◆ THE TASK ◆
Report every line of the data below that contains the word "Army", copying each such line in full.

Transcribed page text
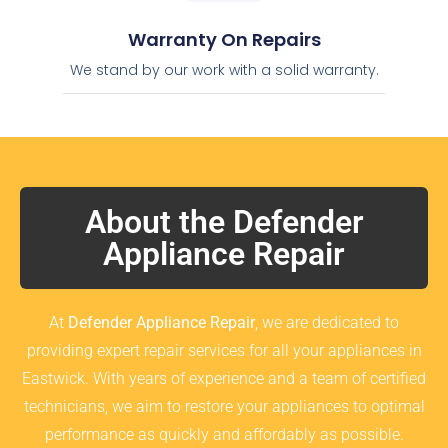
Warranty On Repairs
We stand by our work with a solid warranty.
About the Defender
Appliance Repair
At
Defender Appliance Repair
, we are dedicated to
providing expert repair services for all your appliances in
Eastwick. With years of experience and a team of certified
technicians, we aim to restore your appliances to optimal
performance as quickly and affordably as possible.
---
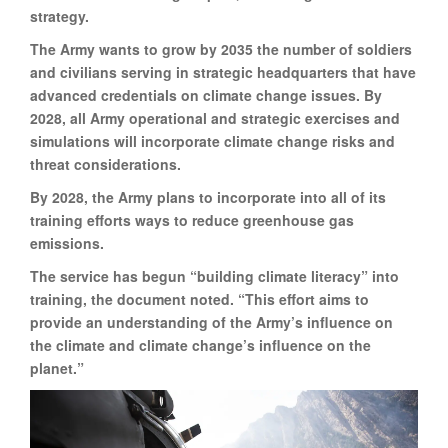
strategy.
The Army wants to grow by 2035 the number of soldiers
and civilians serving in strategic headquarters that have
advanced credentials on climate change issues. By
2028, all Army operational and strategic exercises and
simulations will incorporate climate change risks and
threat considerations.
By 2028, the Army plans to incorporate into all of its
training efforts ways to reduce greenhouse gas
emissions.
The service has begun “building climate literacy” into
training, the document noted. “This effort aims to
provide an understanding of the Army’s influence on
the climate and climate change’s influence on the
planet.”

◆ ANSWER FOR THE TASK ◆
The Army wants to grow by 2035 the number of soldiers
2028, all Army operational and strategic exercises and
By 2028, the Army plans to incorporate into all of its
provide an understanding of the Army’s influence on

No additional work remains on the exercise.